The tent city was spread out below the hulking blue euro sculpture that's often served as a backdrop for TV news reports on the debt crisis in the 17-nation eurozone. The supporters, following the spirit of the Occupy Wall Street movement, had erected their tents beneath the symbol of European capitalism.
Geithner didn't see the protesters on his visit to Mario Draghi, the ECB's new president. His motorcade came and left through a different side of the bank building.
Shades of Lehman Brothers. There's nothing like a crisis to draw hordes of reporters.
When Geithner appeared at a news conference in Berlin with German Finance Minister Wolfgang Schaeuble, the two men were confronted by 15 television cameras and a crush of photographers and reporters jockeying for position.
It might have reminded Geithner of the dark days of the U.S. financial crisis in 2008, when he was president of the New York Federal Reserve Bank at the time Lehman collapsed, and in 2009, when became Treasury secretary.
The news conference Tuesday was packed. Many in Europe are eager to hear how U.S. officials are responding to their proposed solutions. Among some Europeans, Geithner's words carry credibility because of how he helped defuse the U.S. crisis.
But Geithner and Schaeuble were toeing a narrow line. They wanted to say enough to reassure financial markets. Yet with details still being worked out, they didn't want reporters delving into the particulars of Europe's latest proposals to resolve the crisis.
Which was probably why reporters were limited to just two questions — one from an American reporter, one from a German.
Geithner worked a full day Monday and then boarded a plane to fly all night to Europe. His mission this week: to lobby finance officials to act quickly and decisively to get control of the debt crisis. Yet Geithner looked none the worse for the wear, perhaps because he has a secret weapon.
His Air Force C-40 jet has a bed in back. It's a compartment with a desk and a bed that lets Geithner sleep on his way over the Atlantic if he chooses, so he can be rested the next morning.
The plane, the military equivalent of a Boeing 737, is staffed and flown by the Air Force. It comes complete with military personnel to prepare meals and keep sophisticated telecommunications gear running. That gear allows Cabinet officials and the military brass who use the fleet of planes to remain plugged in wherever they are in the world.

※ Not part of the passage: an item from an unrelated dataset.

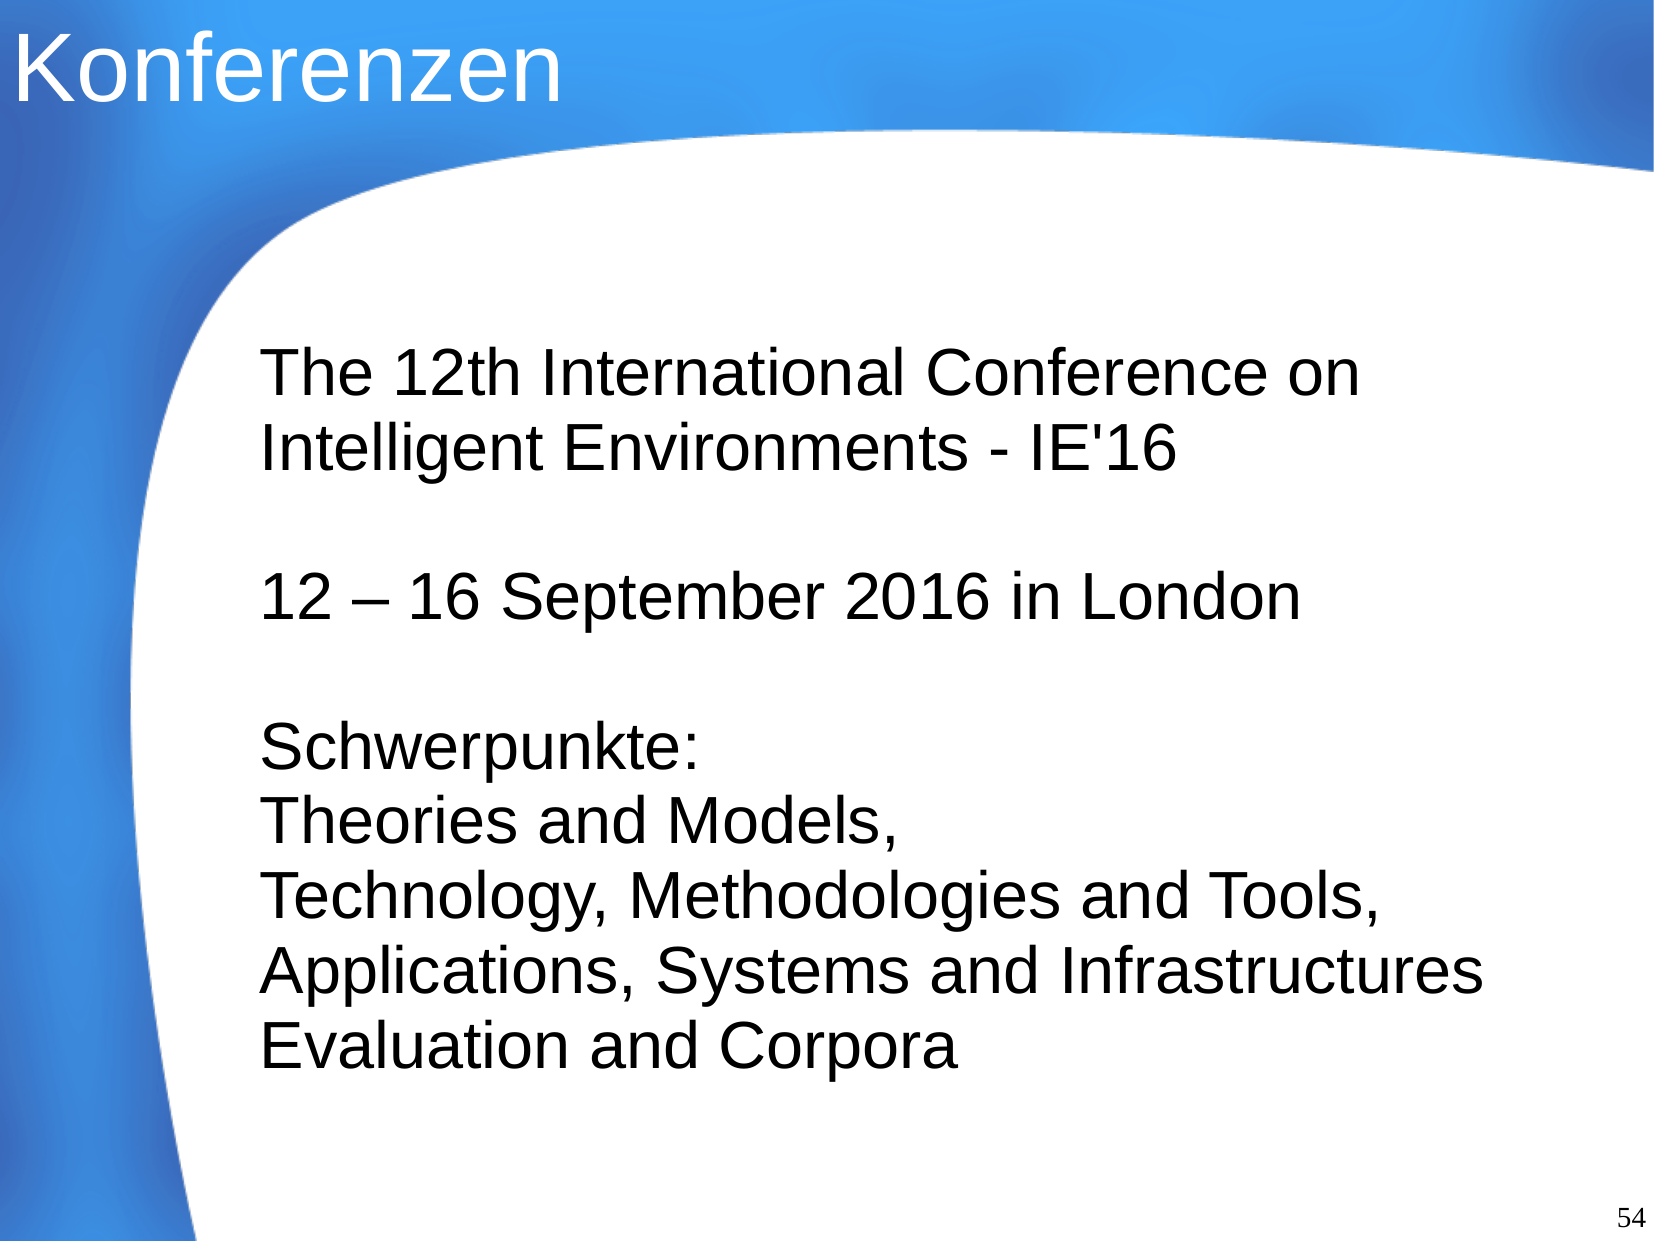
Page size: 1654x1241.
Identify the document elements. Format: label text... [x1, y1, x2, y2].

title Konferenzen [11, 13, 697, 123]
picture [0, 0, 1654, 1241]
subtitle The 12th International Conference on Intelligent Environments - IE'16 12 – 16 September 2016 in London Schwerpunkte: Theories and Models, Technology, Methodologies and Tools, Applications, Systems and Infrastructures Evaluation and Corpora [259, 248, 1560, 1170]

The planes are prized not only by Cabinet secretaries like Geithner but also by lawmakers when they take congressional delegations on "fact-finding" missions overseas. The congressional delegations, or "codels" in government-speak, have absorbed criticism over the years for their travel to exotic destinations at taxpayers' expense.
Critics have a different name for them. They call them junkets.